The first phone call came on Dec. 22. It was FedEx headquarters in Augusta informing me they would not be able to deliver until the following day. “That’s fine.” I sighed, “Just have the driver call me if for any reason he can’t make it all the way up my road.”

“Oh, I’m sorry, ma’am, the driver does not carry a phone,” I was told. No phone? Really? Along moose alley in winter carrying dozens of packages with sketchy addresses? “But my husband just got called by the driver yesterday to go meet him….” Well, turns out, that was the Waterville FedEx guy. My box was on the Augusta truck and the Augusta guy doesn’t use a phone.

The second FedEx phone call came on the afternoon before Christmas Eve. My package was on the truck, but the driver would, unfortunately, not make it to my location that day. Could he drop it off at…(insert an agonizing pause and any number of possible suggestions between here and Augusta)…..the Oquossoc Grocery? “Yes!” I yelled into the phone. My heart soared as I called Tom and Becky, enroute home from skiing at Saddleback, and left a message. “Pick up the Turducken on your way through,” I pleaded. “And if, for any reason, it doesn’t show up, please grab a ham!”

As far as Christmas miracles go, the timely arrival of my Turducken was a small thing in a year filled with blessings.

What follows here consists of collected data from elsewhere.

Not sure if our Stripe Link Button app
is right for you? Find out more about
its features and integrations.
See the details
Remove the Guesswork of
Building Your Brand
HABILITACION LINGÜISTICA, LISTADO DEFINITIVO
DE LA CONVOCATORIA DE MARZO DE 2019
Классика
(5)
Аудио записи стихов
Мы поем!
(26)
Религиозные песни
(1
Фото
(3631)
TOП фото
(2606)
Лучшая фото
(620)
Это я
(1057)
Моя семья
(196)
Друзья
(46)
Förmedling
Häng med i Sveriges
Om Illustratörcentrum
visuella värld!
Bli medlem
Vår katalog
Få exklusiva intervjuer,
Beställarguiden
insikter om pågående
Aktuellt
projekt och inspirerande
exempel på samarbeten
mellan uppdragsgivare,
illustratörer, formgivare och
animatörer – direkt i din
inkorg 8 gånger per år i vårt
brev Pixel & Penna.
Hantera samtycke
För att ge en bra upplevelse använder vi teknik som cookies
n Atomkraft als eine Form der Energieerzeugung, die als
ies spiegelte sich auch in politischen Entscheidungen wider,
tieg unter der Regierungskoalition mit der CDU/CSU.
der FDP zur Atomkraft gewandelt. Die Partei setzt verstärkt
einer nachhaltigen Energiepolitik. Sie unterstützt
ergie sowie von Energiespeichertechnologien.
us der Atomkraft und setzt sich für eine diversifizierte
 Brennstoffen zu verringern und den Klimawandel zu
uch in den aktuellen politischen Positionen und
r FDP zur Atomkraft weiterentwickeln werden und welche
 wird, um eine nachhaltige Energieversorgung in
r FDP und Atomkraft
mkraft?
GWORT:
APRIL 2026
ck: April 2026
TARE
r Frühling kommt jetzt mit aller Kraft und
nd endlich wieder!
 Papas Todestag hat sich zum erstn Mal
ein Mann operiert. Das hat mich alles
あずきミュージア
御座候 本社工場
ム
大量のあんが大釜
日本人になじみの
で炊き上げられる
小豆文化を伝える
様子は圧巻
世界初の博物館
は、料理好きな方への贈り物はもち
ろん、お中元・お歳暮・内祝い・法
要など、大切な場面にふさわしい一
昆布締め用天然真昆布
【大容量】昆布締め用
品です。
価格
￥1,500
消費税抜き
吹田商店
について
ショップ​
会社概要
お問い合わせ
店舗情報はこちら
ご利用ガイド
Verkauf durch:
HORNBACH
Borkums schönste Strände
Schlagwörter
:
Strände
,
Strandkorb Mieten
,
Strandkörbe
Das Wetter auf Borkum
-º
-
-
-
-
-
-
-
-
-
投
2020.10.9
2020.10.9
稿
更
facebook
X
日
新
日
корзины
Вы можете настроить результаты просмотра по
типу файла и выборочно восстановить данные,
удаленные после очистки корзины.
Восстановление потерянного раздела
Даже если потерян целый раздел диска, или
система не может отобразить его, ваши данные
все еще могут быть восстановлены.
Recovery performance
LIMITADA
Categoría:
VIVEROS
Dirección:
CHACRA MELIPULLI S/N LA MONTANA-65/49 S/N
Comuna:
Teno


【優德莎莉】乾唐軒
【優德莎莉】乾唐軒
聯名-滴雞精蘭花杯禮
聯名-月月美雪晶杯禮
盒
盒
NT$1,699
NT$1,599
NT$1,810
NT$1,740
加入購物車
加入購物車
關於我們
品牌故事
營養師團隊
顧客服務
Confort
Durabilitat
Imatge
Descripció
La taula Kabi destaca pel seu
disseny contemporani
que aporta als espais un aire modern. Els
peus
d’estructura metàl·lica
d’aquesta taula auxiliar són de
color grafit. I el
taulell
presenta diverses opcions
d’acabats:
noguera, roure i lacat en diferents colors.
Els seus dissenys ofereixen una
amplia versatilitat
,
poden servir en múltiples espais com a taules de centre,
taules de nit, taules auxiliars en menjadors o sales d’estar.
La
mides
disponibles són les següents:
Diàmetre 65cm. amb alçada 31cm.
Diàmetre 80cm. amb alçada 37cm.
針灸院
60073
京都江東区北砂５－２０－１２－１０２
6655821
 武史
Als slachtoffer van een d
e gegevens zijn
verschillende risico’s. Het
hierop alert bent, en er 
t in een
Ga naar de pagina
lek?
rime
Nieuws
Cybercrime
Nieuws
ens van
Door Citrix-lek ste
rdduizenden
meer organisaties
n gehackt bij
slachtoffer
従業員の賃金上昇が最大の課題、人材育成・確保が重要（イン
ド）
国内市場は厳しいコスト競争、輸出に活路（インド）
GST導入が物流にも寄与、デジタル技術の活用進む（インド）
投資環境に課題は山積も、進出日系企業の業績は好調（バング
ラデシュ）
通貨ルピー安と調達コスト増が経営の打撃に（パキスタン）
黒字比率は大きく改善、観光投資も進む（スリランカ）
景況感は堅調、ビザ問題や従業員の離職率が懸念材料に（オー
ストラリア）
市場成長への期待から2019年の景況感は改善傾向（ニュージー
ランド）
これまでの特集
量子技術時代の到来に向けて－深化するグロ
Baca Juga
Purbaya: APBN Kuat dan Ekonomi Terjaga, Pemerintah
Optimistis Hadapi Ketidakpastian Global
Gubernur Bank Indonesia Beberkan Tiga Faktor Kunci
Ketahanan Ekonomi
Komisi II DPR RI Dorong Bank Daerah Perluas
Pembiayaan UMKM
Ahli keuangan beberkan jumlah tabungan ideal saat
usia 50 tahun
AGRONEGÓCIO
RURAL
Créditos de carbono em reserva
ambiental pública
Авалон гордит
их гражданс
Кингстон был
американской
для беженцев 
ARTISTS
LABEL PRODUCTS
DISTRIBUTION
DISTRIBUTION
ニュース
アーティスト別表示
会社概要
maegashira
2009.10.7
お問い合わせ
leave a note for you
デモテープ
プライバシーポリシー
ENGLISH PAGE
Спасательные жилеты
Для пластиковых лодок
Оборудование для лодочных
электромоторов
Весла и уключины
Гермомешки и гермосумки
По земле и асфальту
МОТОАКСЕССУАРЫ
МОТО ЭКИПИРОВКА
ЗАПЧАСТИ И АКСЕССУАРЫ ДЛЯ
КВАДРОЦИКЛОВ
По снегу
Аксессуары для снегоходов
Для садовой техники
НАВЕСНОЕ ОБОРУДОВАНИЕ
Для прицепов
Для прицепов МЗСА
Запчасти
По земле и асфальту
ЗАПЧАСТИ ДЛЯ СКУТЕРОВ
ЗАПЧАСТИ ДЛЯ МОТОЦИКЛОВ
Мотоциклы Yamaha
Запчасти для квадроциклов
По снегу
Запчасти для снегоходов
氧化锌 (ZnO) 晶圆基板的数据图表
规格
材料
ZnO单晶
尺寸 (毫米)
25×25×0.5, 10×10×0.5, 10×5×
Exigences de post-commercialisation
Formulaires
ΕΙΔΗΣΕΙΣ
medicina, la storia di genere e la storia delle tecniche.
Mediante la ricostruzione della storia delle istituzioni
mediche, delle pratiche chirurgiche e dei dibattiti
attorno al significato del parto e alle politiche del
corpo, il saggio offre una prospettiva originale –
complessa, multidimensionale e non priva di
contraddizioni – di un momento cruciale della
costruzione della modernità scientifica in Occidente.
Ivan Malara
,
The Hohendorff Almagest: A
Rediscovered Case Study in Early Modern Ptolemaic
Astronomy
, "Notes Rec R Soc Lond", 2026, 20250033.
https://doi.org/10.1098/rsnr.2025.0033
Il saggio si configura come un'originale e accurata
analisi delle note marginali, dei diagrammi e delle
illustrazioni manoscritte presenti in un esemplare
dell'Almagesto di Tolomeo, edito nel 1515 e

It didn’t require guidance from a heavenly star, just a note to self to back plan better next year. The greatest gift was the family around my table for my first Christmas in Rangeley. We gathered from afar—from over the causeway and through the woods—to eat, drink homemade wine, and top off our feast with pie Tom dreamt about as he picked blueberries back in August. And, of course, we laughed as I told tales of the traveling Tur-TRUCK-en, the latest piece in our rich, but slightly off-center, folklore.